Justina Kehinde in Best Of Enemies

We are shown something of what’s going on in that real world of 1968: Robert Kennedy and Martin Luther King are assassinated; an extreme feminist shoots Andy Warhol; there are protests about the Vietnam War. Looking back, we see that this was the beginning of the end of consensus politics and the start of polarisation: Left v right, young v old, plus conflicts of gender, race and sexuality. And on the other hand, there’s the so-called silent majority which Presidential candidate Richard Nixon appealed to. So tempers are rising, creating a sense of a pressure cooker.

The set itself is a small open stage surrounded on three sides by audience, turning the protagonists into gladiators in an arena.
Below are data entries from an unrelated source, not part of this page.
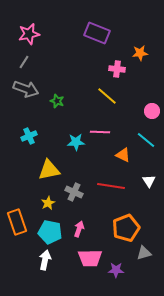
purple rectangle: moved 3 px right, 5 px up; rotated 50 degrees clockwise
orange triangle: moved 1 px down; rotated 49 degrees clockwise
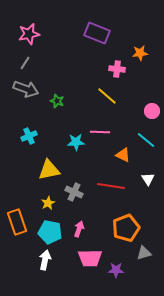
gray line: moved 1 px right, 1 px down
white triangle: moved 1 px left, 2 px up
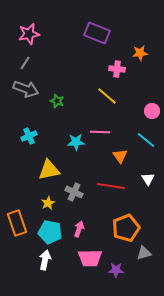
orange triangle: moved 3 px left, 1 px down; rotated 28 degrees clockwise
orange rectangle: moved 1 px down
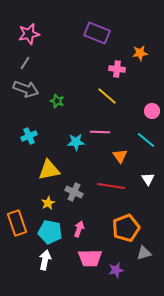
purple star: rotated 14 degrees counterclockwise
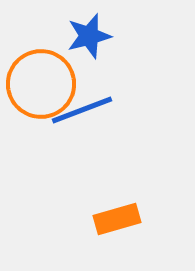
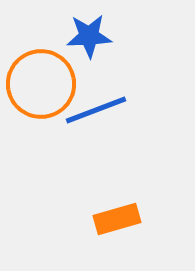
blue star: rotated 12 degrees clockwise
blue line: moved 14 px right
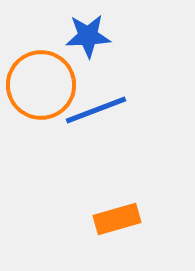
blue star: moved 1 px left
orange circle: moved 1 px down
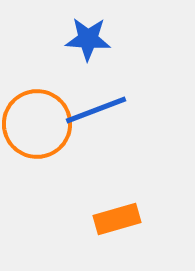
blue star: moved 3 px down; rotated 6 degrees clockwise
orange circle: moved 4 px left, 39 px down
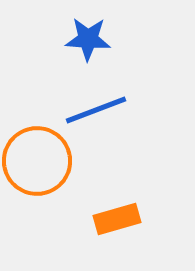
orange circle: moved 37 px down
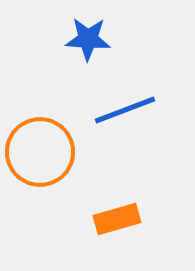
blue line: moved 29 px right
orange circle: moved 3 px right, 9 px up
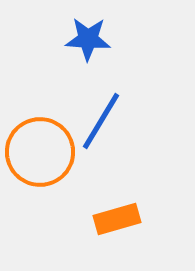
blue line: moved 24 px left, 11 px down; rotated 38 degrees counterclockwise
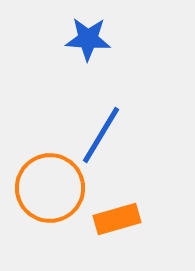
blue line: moved 14 px down
orange circle: moved 10 px right, 36 px down
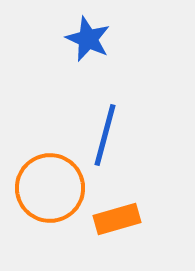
blue star: rotated 21 degrees clockwise
blue line: moved 4 px right; rotated 16 degrees counterclockwise
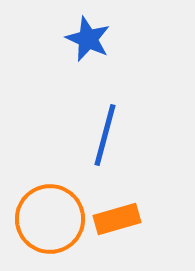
orange circle: moved 31 px down
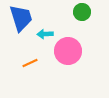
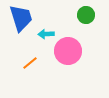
green circle: moved 4 px right, 3 px down
cyan arrow: moved 1 px right
orange line: rotated 14 degrees counterclockwise
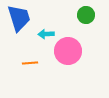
blue trapezoid: moved 2 px left
orange line: rotated 35 degrees clockwise
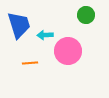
blue trapezoid: moved 7 px down
cyan arrow: moved 1 px left, 1 px down
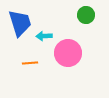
blue trapezoid: moved 1 px right, 2 px up
cyan arrow: moved 1 px left, 1 px down
pink circle: moved 2 px down
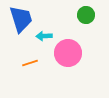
blue trapezoid: moved 1 px right, 4 px up
orange line: rotated 14 degrees counterclockwise
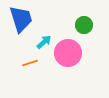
green circle: moved 2 px left, 10 px down
cyan arrow: moved 6 px down; rotated 140 degrees clockwise
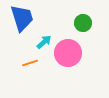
blue trapezoid: moved 1 px right, 1 px up
green circle: moved 1 px left, 2 px up
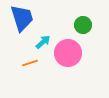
green circle: moved 2 px down
cyan arrow: moved 1 px left
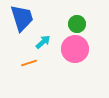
green circle: moved 6 px left, 1 px up
pink circle: moved 7 px right, 4 px up
orange line: moved 1 px left
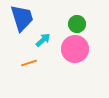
cyan arrow: moved 2 px up
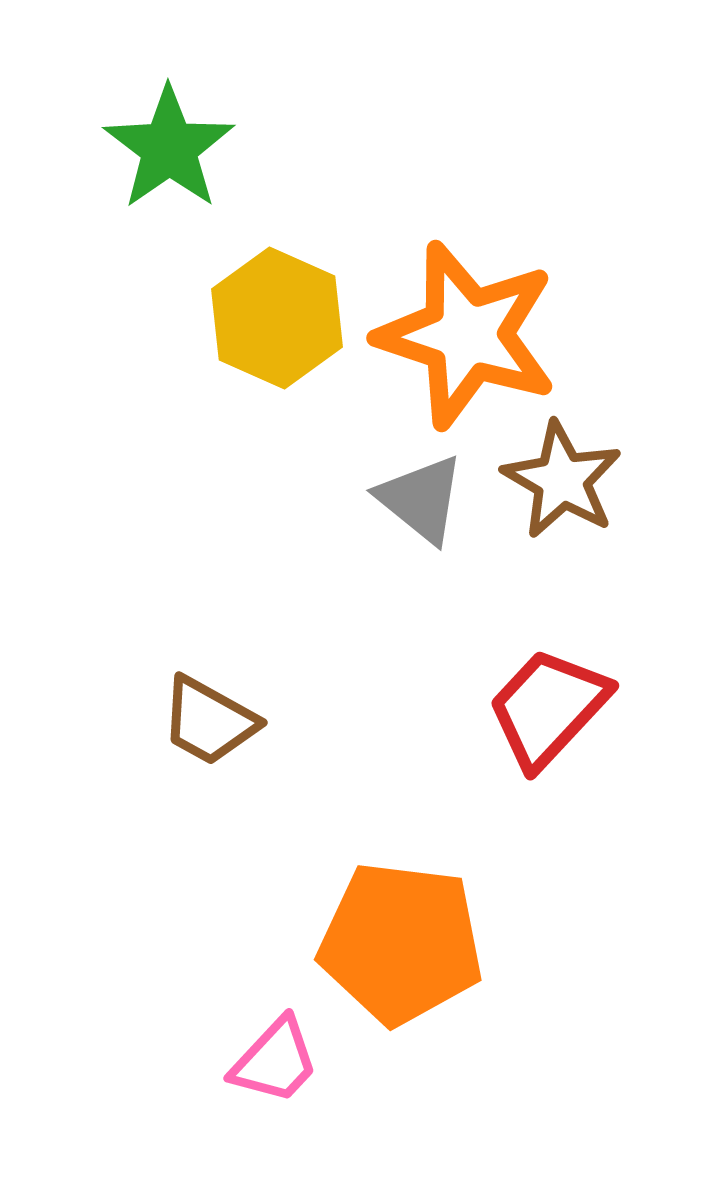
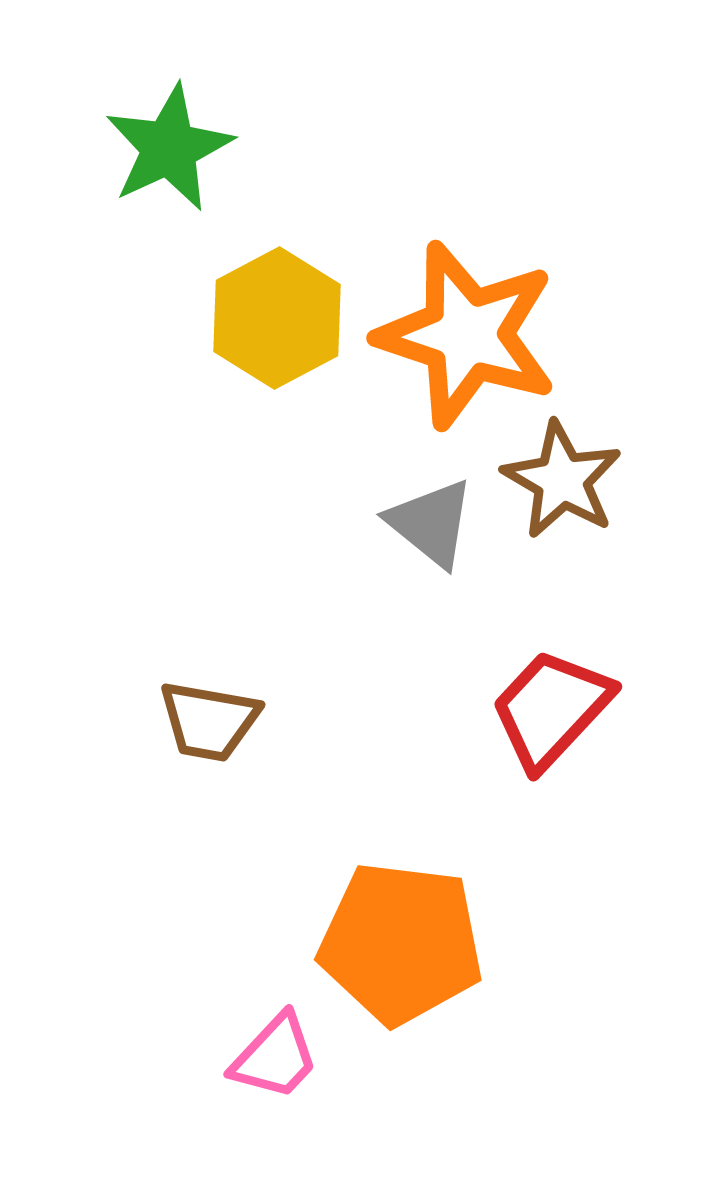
green star: rotated 10 degrees clockwise
yellow hexagon: rotated 8 degrees clockwise
gray triangle: moved 10 px right, 24 px down
red trapezoid: moved 3 px right, 1 px down
brown trapezoid: rotated 19 degrees counterclockwise
pink trapezoid: moved 4 px up
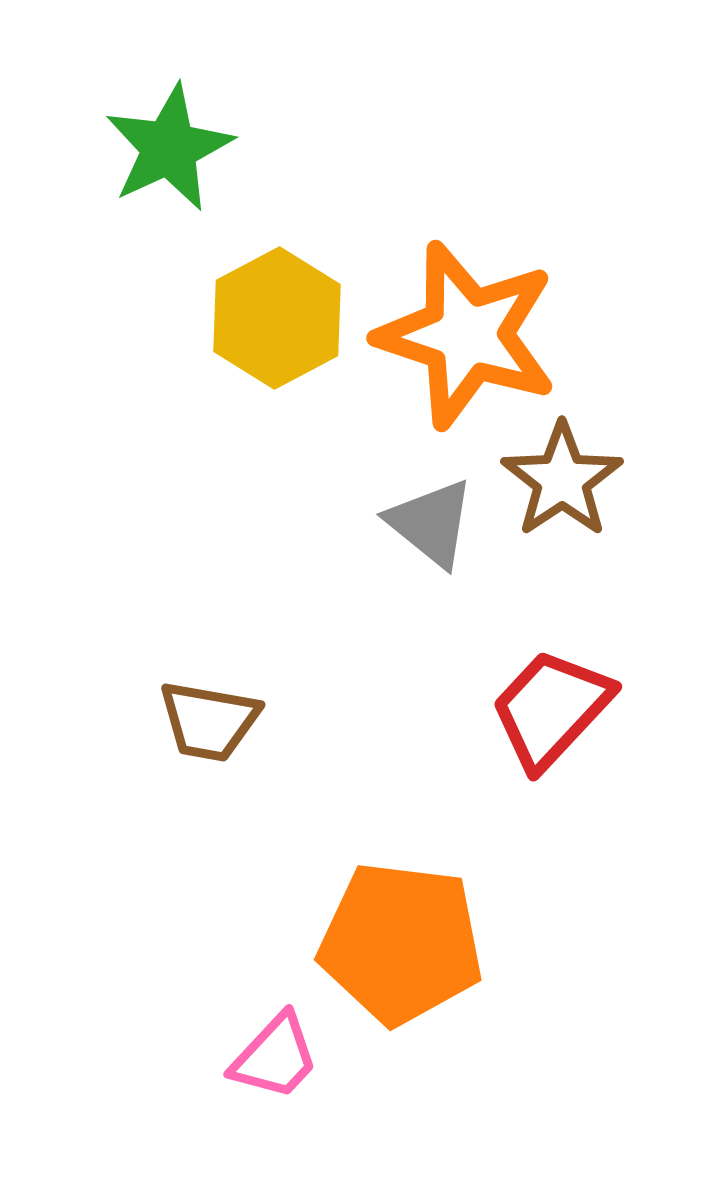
brown star: rotated 8 degrees clockwise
All the other actors are first class. Among them, there’s Clare Foster as Buckley’s cheerful wife Patricia, Syrus Lowe as the angry but expressive James Baldwin and John Hodgkinson who plays the chair of the debates, revelling in the viewing figures but out of control of the wild horse he is riding. It’s only a cast of ten but they take on many characters, all well delineated, so you might think there were twice as many actors. It seems like every one of the characters has a contribution to make and every line has something to say.

Under the direction of Jeremy Herrin, this production zings along. As with the Wolf Hall trilogy or James Graham’s This House, which he also directed, he uses movement to add a physical excitement to the dialogue. I like the way he and James Graham make politics exciting. Because politicians shape our country and it’s a crying shame we find them boring or see them reduced to personalities.

Why were they the ‘best’ of enemies? They needed one another and they’re really quite similar.

Best Of Enemies is performing at the Young Vic until 22 January 2022.  Performances will be streamed live on 20, 21, 22 January, 7.30pm, and 22 January 2.30pm GMT. Tickets from youngvic.org

Paul received a complimentary review ticket from the producers.